Insight into high LIPA rates

LIPA Credit: Howard Schnapp
The side deals that greased the politically arranged marriage of the Long Island Power Authority and KeySpan Energy Corp. in 1998 are now coming to light as these costly arrangements are finally being unwound.
Unfortunately, tax-exempt LIPA had been paying millions in sales taxes on purchases and services, as well as on carrying and warehousing charges, because the private utility that operates its transmission and distribution system controlled those operations.
Those costs were passed back to the ratepayers.
When LIPA was created from the carcass of the Long Island Lighting Co., there were fears that the switch from private to public would be too big of a sales-tax hit on Nassau, Suffolk and state coffers. An "informal understanding" that LIPA would continue to pay sales taxes for the first five years stretched to 13 years.
The total amount of taxes paid isn't known, but LIPA is estimating that its tax-exempt status could now save up to $11 million annually.

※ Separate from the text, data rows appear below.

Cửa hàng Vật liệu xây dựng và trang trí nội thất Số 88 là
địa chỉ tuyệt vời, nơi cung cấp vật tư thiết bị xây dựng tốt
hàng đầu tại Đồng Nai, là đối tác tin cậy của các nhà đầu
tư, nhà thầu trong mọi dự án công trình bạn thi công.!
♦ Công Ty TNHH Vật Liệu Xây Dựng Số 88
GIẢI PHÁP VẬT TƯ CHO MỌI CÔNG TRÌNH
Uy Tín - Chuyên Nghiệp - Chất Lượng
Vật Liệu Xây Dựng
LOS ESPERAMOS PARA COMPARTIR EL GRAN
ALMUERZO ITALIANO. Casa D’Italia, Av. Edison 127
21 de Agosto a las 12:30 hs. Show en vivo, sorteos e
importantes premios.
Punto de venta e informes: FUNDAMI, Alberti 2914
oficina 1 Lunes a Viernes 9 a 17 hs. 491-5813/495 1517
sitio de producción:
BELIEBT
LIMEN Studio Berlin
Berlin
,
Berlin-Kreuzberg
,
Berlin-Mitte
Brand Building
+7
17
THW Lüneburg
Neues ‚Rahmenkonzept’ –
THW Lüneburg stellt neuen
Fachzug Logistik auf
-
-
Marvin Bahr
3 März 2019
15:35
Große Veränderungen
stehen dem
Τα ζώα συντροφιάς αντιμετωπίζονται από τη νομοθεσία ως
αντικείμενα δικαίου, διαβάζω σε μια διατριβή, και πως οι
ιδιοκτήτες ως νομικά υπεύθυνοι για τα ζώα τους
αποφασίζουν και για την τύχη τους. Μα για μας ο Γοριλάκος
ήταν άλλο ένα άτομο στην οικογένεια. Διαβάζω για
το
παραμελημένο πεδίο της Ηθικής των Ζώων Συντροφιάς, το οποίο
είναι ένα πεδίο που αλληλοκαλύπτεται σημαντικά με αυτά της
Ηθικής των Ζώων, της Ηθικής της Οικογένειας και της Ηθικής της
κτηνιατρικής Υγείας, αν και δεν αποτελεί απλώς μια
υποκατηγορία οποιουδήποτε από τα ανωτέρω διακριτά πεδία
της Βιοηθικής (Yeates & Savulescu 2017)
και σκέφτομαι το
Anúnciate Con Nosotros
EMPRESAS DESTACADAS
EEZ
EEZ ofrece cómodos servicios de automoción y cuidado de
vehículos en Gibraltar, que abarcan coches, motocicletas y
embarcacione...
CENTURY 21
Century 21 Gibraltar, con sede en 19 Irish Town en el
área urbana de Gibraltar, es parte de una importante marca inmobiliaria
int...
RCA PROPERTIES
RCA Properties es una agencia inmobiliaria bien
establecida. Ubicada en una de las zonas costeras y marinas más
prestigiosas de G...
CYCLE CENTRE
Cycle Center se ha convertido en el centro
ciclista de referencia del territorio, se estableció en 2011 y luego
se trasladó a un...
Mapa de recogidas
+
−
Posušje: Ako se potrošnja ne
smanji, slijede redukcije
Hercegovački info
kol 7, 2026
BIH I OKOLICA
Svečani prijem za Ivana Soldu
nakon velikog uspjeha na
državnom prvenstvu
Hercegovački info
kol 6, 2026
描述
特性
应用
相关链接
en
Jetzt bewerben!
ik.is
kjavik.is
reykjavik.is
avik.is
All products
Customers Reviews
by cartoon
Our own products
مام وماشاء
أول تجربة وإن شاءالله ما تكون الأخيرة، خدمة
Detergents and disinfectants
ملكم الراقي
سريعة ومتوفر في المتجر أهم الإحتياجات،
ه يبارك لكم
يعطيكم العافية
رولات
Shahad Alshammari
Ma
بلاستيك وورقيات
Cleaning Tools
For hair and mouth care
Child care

The bright side of the revelation is that it emerged from an ongoing LIPA strategy to take back key aspects of its operations -- such as the call center and computer systems -- that had been run by KeySpan and National Grid, its successor. This will give LIPA more flexibility and clout in awarding a new management contract this fall.
There are now demands that LIPA, a creature of the state, recoup taxes it paid to the state. Yet another round in Long Island's expensive mix of politics and power.